** Start of Available data **

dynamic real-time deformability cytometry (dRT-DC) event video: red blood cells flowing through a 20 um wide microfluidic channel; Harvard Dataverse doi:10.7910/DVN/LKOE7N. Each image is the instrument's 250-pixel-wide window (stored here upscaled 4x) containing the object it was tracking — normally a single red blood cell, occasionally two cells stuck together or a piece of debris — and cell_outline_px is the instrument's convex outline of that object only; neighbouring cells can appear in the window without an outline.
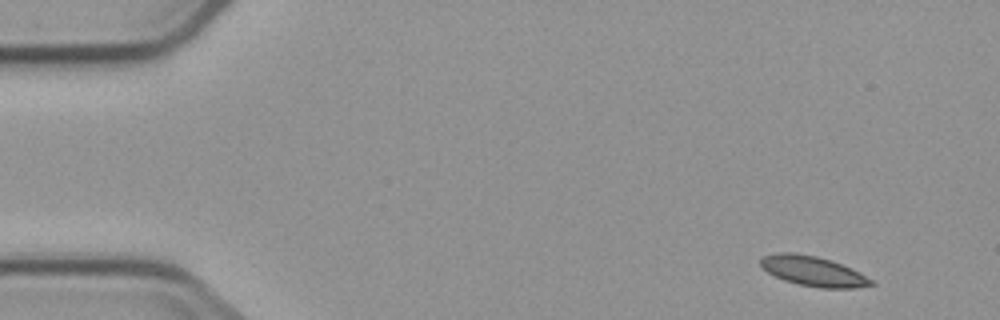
{"species": "common noctule bat (a hibernating species)", "species_latin": "Nyctalus noctula", "temperature_condition": "cold", "stored_images_in_passage": 5, "camera_frame_rate_fps": 3000, "um_per_image_px": 0.085, "animal": {"sex": "male", "body_mass_g": 23.1, "forearm_length_mm": 52.7}, "frame": {"image": 1, "passage_image": 1, "time_ms": 0.0, "image_size_px": [1000, 320], "cell_outline_px": [[876, 284], [856, 288], [820, 288], [796, 284], [784, 280], [768, 272], [760, 264], [760, 256], [776, 252], [792, 252], [816, 256], [840, 264], [860, 272], [872, 280]], "centroid_in_image_um": [69.09, 23.05], "position_along_channel_um": 15.9, "area_um2": 19.25}}
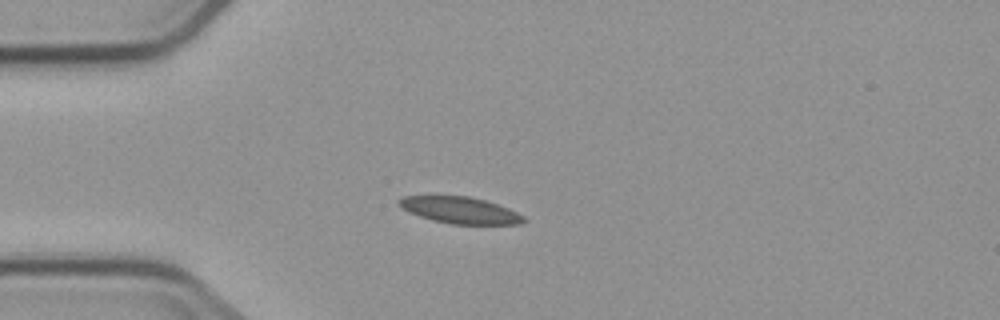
{"frame": {"image": 2, "passage_image": 4, "time_ms": 3.333, "image_size_px": [1000, 320], "cell_outline_px": [[528, 220], [520, 224], [452, 224], [432, 220], [408, 212], [400, 208], [396, 204], [396, 200], [400, 196], [436, 192], [468, 196], [484, 200], [508, 208], [524, 216]], "centroid_in_image_um": [38.95, 17.8], "position_along_channel_um": 46.1, "area_um2": 20.4}}
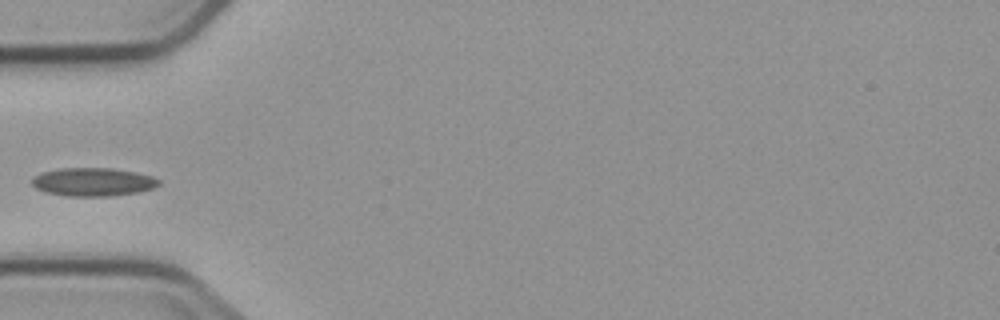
{"frame": {"image": 3, "passage_image": 5, "time_ms": 4.667, "image_size_px": [1000, 320], "cell_outline_px": [[160, 184], [152, 188], [140, 192], [112, 196], [68, 196], [44, 192], [36, 188], [32, 184], [32, 176], [40, 172], [60, 168], [112, 168], [136, 172], [152, 176], [160, 180]], "centroid_in_image_um": [7.89, 15.46], "position_along_channel_um": 77.1, "area_um2": 21.15}}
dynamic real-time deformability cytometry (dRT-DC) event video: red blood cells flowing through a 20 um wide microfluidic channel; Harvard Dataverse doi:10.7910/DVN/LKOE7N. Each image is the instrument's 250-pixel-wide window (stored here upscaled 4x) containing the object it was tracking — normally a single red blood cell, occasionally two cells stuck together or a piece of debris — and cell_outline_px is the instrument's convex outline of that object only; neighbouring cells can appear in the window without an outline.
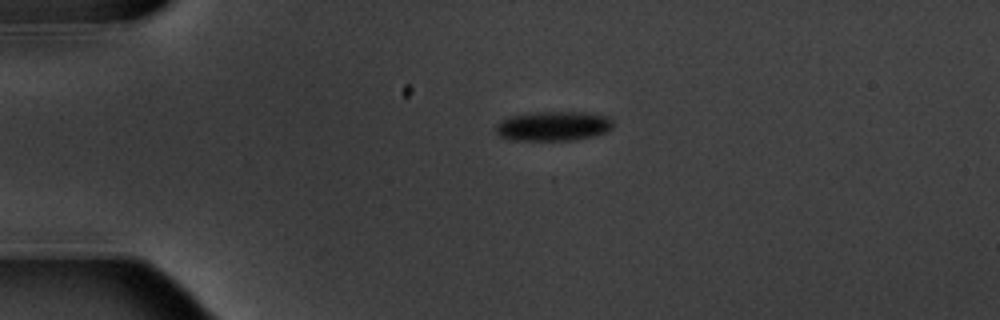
{"species": "common noctule bat (a hibernating species)", "species_latin": "Nyctalus noctula", "temperature_condition": "warm", "stored_images_in_passage": 2, "camera_frame_rate_fps": 3000, "um_per_image_px": 0.085, "animal": {"sex": "male", "body_mass_g": 20.1, "forearm_length_mm": 53.5}, "frame": {"image": 1, "passage_image": 1, "time_ms": 0.0, "image_size_px": [1000, 320], "cell_outline_px": [[612, 128], [608, 132], [596, 136], [580, 140], [504, 140], [496, 132], [496, 124], [500, 120], [508, 116], [532, 112], [584, 112], [608, 116], [612, 120]], "centroid_in_image_um": [47.02, 10.72], "position_along_channel_um": 38.0, "area_um2": 20.69}}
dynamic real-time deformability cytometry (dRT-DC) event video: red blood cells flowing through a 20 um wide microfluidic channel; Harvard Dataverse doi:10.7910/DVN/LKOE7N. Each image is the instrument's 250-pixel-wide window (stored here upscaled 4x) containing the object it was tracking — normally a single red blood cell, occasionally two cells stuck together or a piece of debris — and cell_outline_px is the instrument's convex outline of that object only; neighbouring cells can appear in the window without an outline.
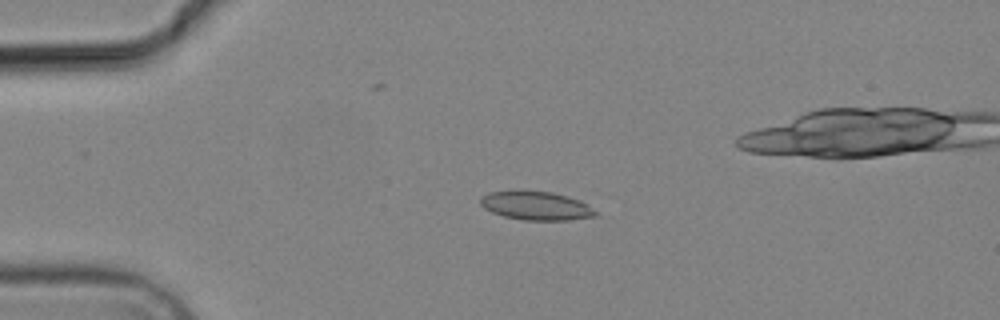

** End of Available data **

■ Directions ■
Excluding the pictures, restate the records above word for word.

■ Completed exercise ■
dynamic real-time deformability cytometry (dRT-DC) event video: red blood cells flowing through a 20 um wide microfluidic channel; Harvard Dataverse doi:10.7910/DVN/LKOE7N. Each image is the instrument's 250-pixel-wide window (stored here upscaled 4x) containing the object it was tracking — normally a single red blood cell, occasionally two cells stuck together or a piece of debris — and cell_outline_px is the instrument's convex outline of that object only; neighbouring cells can appear in the window without an outline.
{"species": "common noctule bat (a hibernating species)", "species_latin": "Nyctalus noctula", "temperature_condition": "cold", "stored_images_in_passage": 5, "camera_frame_rate_fps": 3000, "um_per_image_px": 0.085, "animal": {"sex": "male", "body_mass_g": 23.1, "forearm_length_mm": 52.7}, "frame": {"image": 1, "passage_image": 1, "time_ms": 0.0, "image_size_px": [1000, 320], "cell_outline_px": [[876, 284], [856, 288], [820, 288], [796, 284], [784, 280], [768, 272], [760, 264], [760, 256], [776, 252], [792, 252], [816, 256], [840, 264], [860, 272], [872, 280]], "centroid_in_image_um": [69.09, 23.05], "position_along_channel_um": 15.9, "area_um2": 19.25}}
{"frame": {"image": 2, "passage_image": 4, "time_ms": 3.333, "image_size_px": [1000, 320], "cell_outline_px": [[528, 220], [520, 224], [452, 224], [432, 220], [408, 212], [400, 208], [396, 204], [396, 200], [400, 196], [436, 192], [468, 196], [484, 200], [508, 208], [524, 216]], "centroid_in_image_um": [38.95, 17.8], "position_along_channel_um": 46.1, "area_um2": 20.4}}
{"frame": {"image": 3, "passage_image": 5, "time_ms": 4.667, "image_size_px": [1000, 320], "cell_outline_px": [[160, 184], [152, 188], [140, 192], [112, 196], [68, 196], [44, 192], [36, 188], [32, 184], [32, 176], [40, 172], [60, 168], [112, 168], [136, 172], [152, 176], [160, 180]], "centroid_in_image_um": [7.89, 15.46], "position_along_channel_um": 77.1, "area_um2": 21.15}}
dynamic real-time deformability cytometry (dRT-DC) event video: red blood cells flowing through a 20 um wide microfluidic channel; Harvard Dataverse doi:10.7910/DVN/LKOE7N. Each image is the instrument's 250-pixel-wide window (stored here upscaled 4x) containing the object it was tracking — normally a single red blood cell, occasionally two cells stuck together or a piece of debris — and cell_outline_px is the instrument's convex outline of that object only; neighbouring cells can appear in the window without an outline.
{"species": "common noctule bat (a hibernating species)", "species_latin": "Nyctalus noctula", "temperature_condition": "warm", "stored_images_in_passage": 2, "camera_frame_rate_fps": 3000, "um_per_image_px": 0.085, "animal": {"sex": "male", "body_mass_g": 20.1, "forearm_length_mm": 53.5}, "frame": {"image": 1, "passage_image": 1, "time_ms": 0.0, "image_size_px": [1000, 320], "cell_outline_px": [[612, 128], [608, 132], [596, 136], [580, 140], [504, 140], [496, 132], [496, 124], [500, 120], [508, 116], [532, 112], [584, 112], [608, 116], [612, 120]], "centroid_in_image_um": [47.02, 10.72], "position_along_channel_um": 38.0, "area_um2": 20.69}}
dynamic real-time deformability cytometry (dRT-DC) event video: red blood cells flowing through a 20 um wide microfluidic channel; Harvard Dataverse doi:10.7910/DVN/LKOE7N. Each image is the instrument's 250-pixel-wide window (stored here upscaled 4x) containing the object it was tracking — normally a single red blood cell, occasionally two cells stuck together or a piece of debris — and cell_outline_px is the instrument's convex outline of that object only; neighbouring cells can appear in the window without an outline.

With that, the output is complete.